Work to be completed:
Rewrite the records below as a JSON list of strings, one string per line, dropping blank lines. Leave the pictures out.

Records shown:
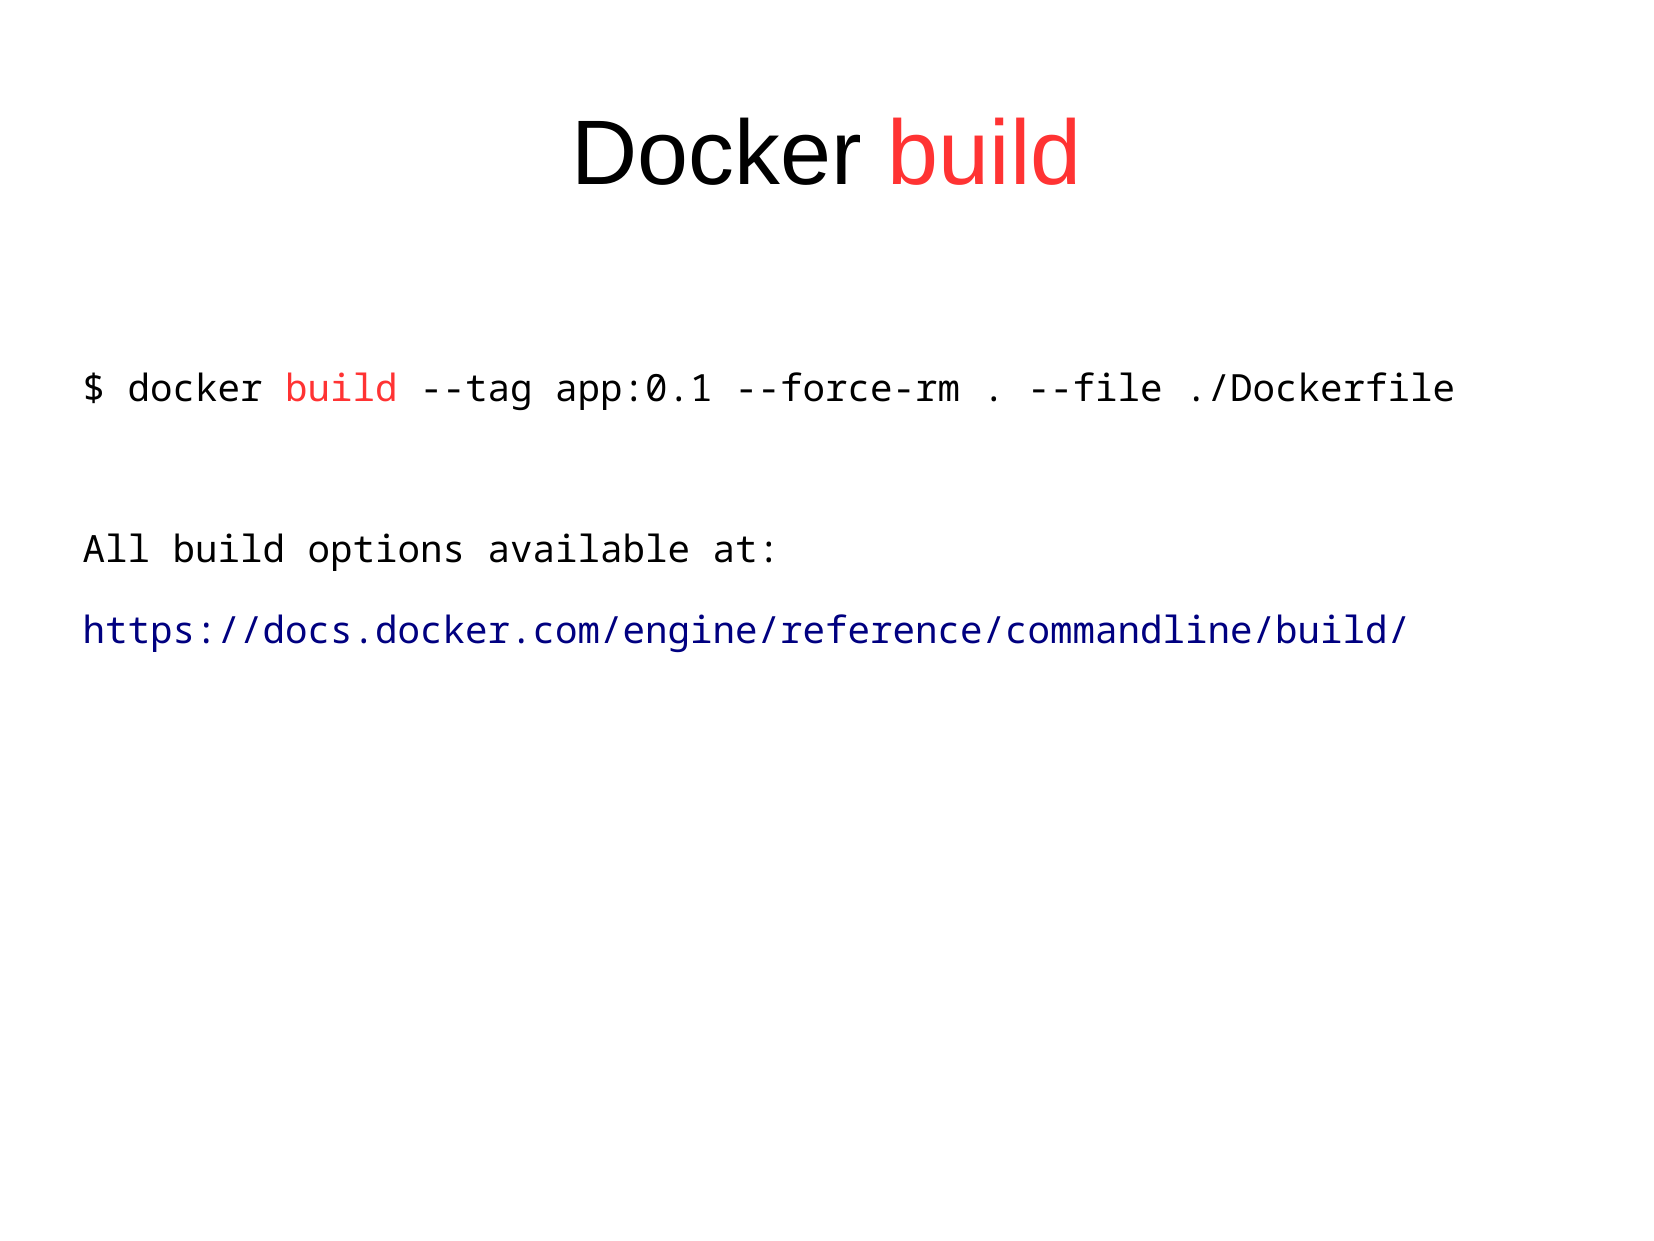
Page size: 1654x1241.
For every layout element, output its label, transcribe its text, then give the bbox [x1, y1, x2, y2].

title Docker build [82, 49, 1571, 257]
list $ docker build --tag app:0.1 --force-rm . --file ./Dockerfile All build options available at: https://docs.docker.com/engine/reference/commandline/build/ [82, 290, 1571, 1010]
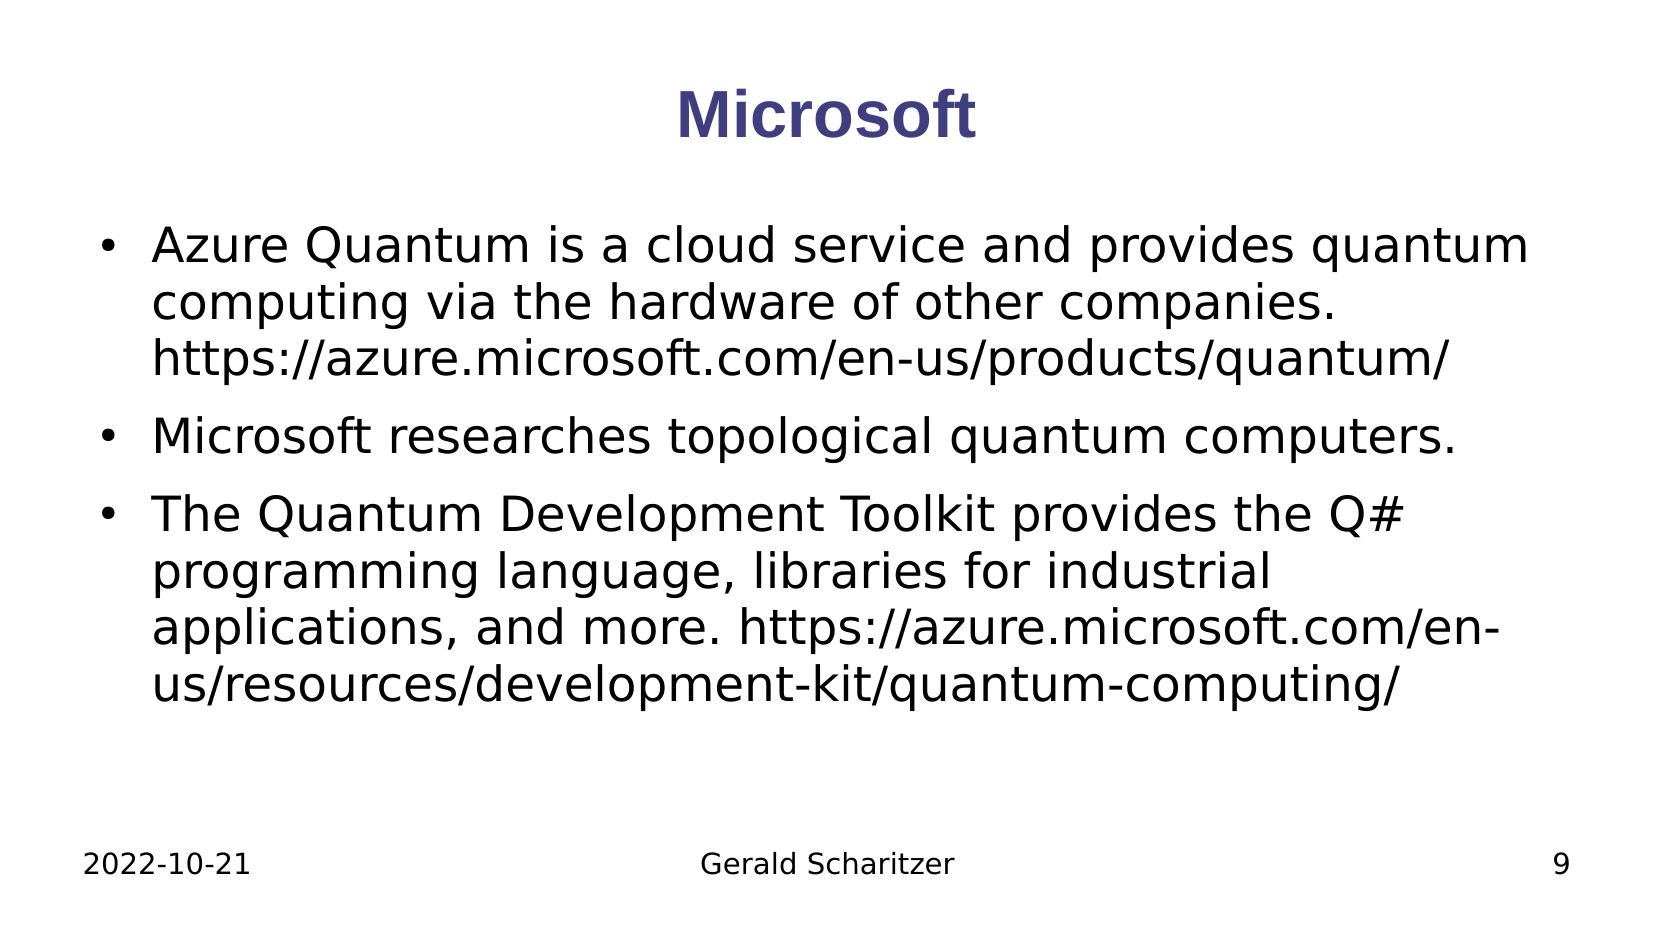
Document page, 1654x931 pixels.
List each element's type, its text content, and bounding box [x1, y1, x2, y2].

list Azure Quantum is a cloud service and provides quantum computing via the hardware of other companies. https://azure.microsoft.com/en-us/products/quantum/ Microsoft researches topological quantum computers. The Quantum Development Toolkit provides the Q# programming language, libraries for industrial applications, and more. https://azure.microsoft.com/en-us/resources/development-kit/quantum-computing/ [82, 217, 1571, 758]
title Microsoft [82, 37, 1571, 193]
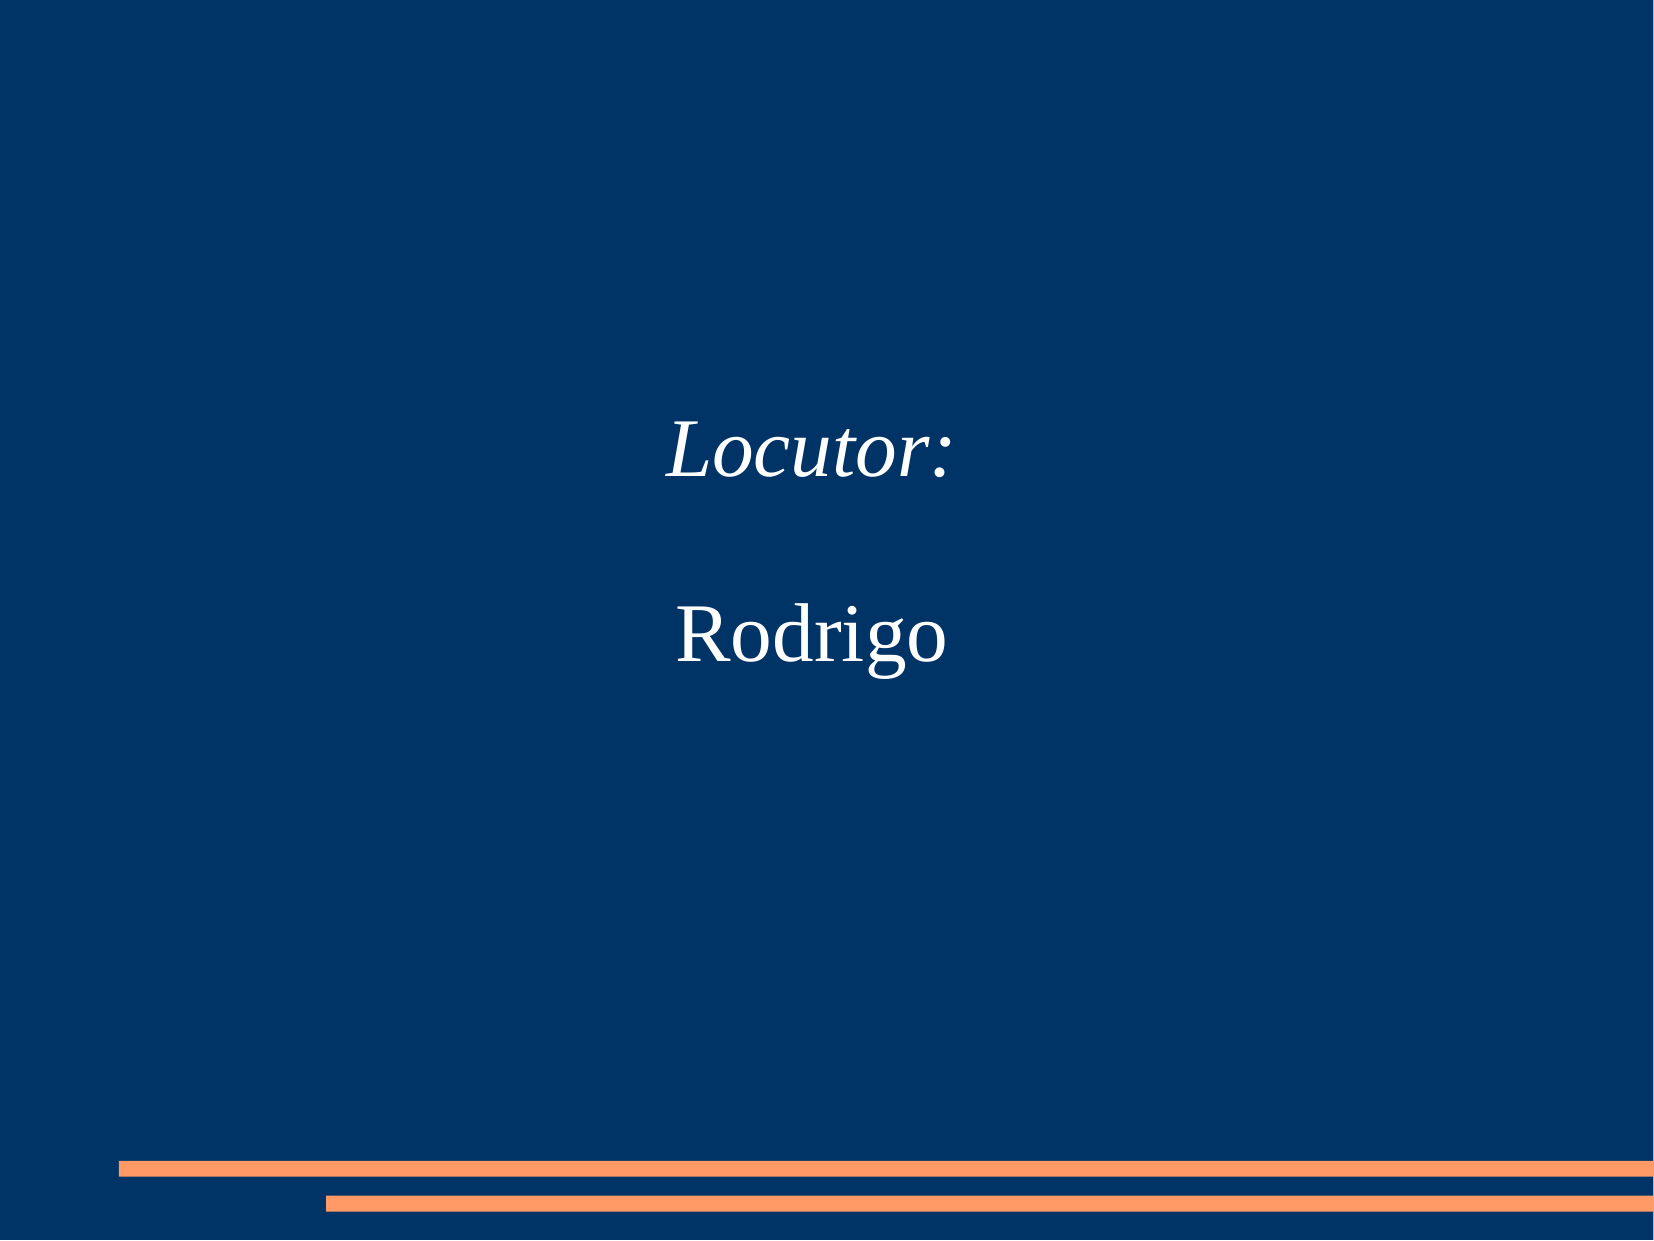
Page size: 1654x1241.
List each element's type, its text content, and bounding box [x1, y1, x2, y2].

Result of this exercise:
[
  "Page size: 1654x1241.",
  "For every layout element, output its label, transcribe its text, then give the bbox [x1, y1, x2, y2].",
  "title Docker build [82, 49, 1571, 257]",
  "list $ docker build --tag app:0.1 --force-rm . --file ./Dockerfile All build options available at: https://docs.docker.com/engine/reference/commandline/build/ [82, 290, 1571, 1010]",
  "Document page, 1654x931 pixels.",
  "List each element's type, its text content, and bounding box [x1, y1, x2, y2].",
  "list Azure Quantum is a cloud service and provides quantum computing via the hardware of other companies. https://azure.microsoft.com/en-us/products/quantum/ Microsoft researches topological quantum computers. The Quantum Development Toolkit provides the Q# programming language, libraries for industrial applications, and more. https://azure.microsoft.com/en-us/resources/development-kit/quantum-computing/ [82, 217, 1571, 758]",
  "title Microsoft [82, 37, 1571, 193]",
  "Page size: 1654x1241.",
  "List each element's type, its text content, and bounding box [x1, y1, x2, y2]."
]